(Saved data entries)
= = =

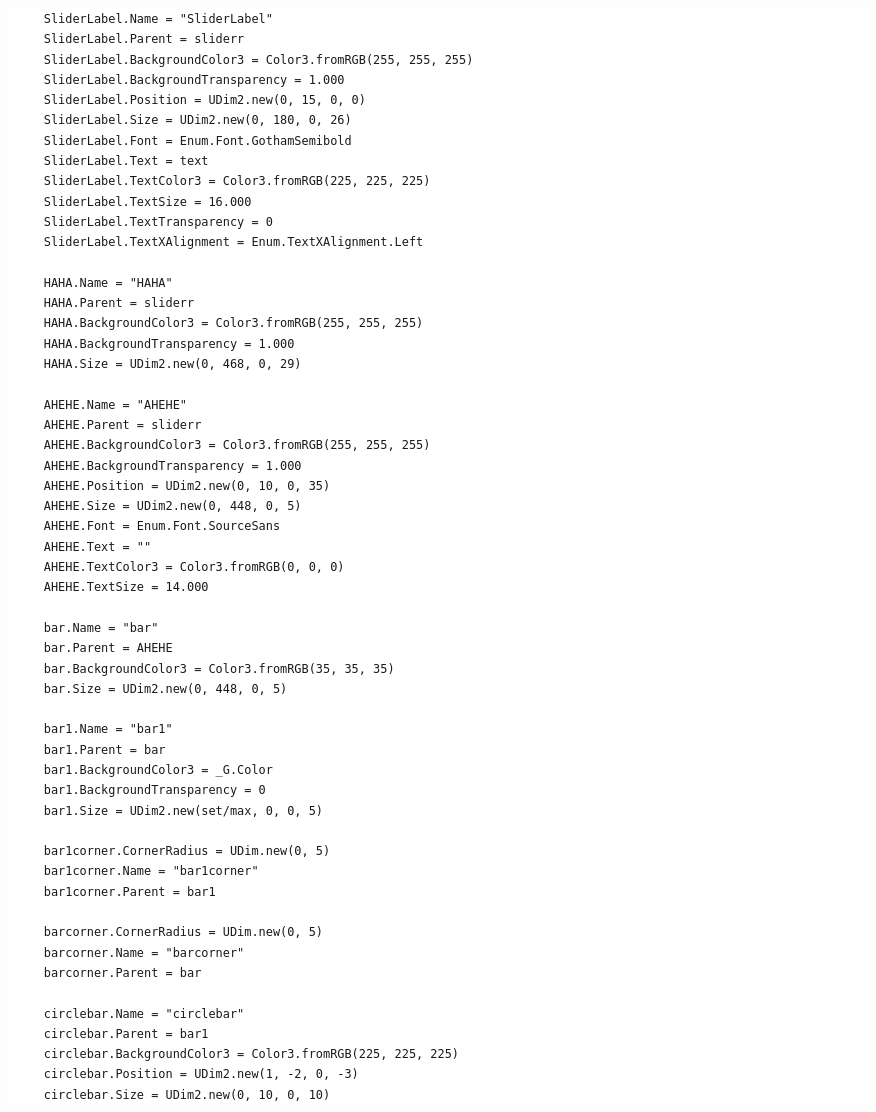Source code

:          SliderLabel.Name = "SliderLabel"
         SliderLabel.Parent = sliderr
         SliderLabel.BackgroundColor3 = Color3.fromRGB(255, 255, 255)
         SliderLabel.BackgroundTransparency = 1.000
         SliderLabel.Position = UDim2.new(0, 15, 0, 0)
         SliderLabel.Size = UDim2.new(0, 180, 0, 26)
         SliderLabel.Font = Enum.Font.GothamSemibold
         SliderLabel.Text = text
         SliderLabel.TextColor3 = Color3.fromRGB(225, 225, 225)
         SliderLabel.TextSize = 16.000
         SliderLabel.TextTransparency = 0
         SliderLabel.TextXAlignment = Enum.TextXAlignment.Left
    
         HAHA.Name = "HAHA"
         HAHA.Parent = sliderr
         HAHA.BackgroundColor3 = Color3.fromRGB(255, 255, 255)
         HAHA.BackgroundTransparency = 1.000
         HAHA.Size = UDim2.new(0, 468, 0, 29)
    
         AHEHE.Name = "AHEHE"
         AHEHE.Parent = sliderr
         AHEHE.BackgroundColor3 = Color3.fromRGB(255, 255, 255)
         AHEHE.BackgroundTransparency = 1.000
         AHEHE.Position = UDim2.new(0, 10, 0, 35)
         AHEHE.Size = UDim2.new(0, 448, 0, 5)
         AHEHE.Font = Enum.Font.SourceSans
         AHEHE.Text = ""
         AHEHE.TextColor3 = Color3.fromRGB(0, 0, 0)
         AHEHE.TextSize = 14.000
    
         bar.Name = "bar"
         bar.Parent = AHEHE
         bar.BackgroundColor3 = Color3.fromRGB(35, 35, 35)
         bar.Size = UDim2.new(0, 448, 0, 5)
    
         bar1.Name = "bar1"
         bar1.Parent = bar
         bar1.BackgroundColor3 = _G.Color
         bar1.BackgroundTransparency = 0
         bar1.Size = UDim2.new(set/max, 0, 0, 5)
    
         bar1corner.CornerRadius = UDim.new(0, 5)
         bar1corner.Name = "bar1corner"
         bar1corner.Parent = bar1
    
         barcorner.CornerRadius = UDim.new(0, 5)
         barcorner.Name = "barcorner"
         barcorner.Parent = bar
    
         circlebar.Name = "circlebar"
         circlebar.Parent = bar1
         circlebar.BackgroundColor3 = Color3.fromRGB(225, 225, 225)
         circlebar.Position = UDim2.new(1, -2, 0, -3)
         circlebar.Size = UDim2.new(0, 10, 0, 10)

= = =

Assignment: Convert the stretch from the start of the entries through the line that contains "HAHA.Size = UDim2.new(0, 468, 0, 29)" into a JSON list of strings, one string per line with blank lines omitted. Leave the pictures out of the answer.

Response:
[
  "Source code",
  ":          SliderLabel.Name = \"SliderLabel\"",
  "         SliderLabel.Parent = sliderr",
  "         SliderLabel.BackgroundColor3 = Color3.fromRGB(255, 255, 255)",
  "         SliderLabel.BackgroundTransparency = 1.000",
  "         SliderLabel.Position = UDim2.new(0, 15, 0, 0)",
  "         SliderLabel.Size = UDim2.new(0, 180, 0, 26)",
  "         SliderLabel.Font = Enum.Font.GothamSemibold",
  "         SliderLabel.Text = text",
  "         SliderLabel.TextColor3 = Color3.fromRGB(225, 225, 225)",
  "         SliderLabel.TextSize = 16.000",
  "         SliderLabel.TextTransparency = 0",
  "         SliderLabel.TextXAlignment = Enum.TextXAlignment.Left",
  "         HAHA.Name = \"HAHA\"",
  "         HAHA.Parent = sliderr",
  "         HAHA.BackgroundColor3 = Color3.fromRGB(255, 255, 255)",
  "         HAHA.BackgroundTransparency = 1.000",
  "         HAHA.Size = UDim2.new(0, 468, 0, 29)"
]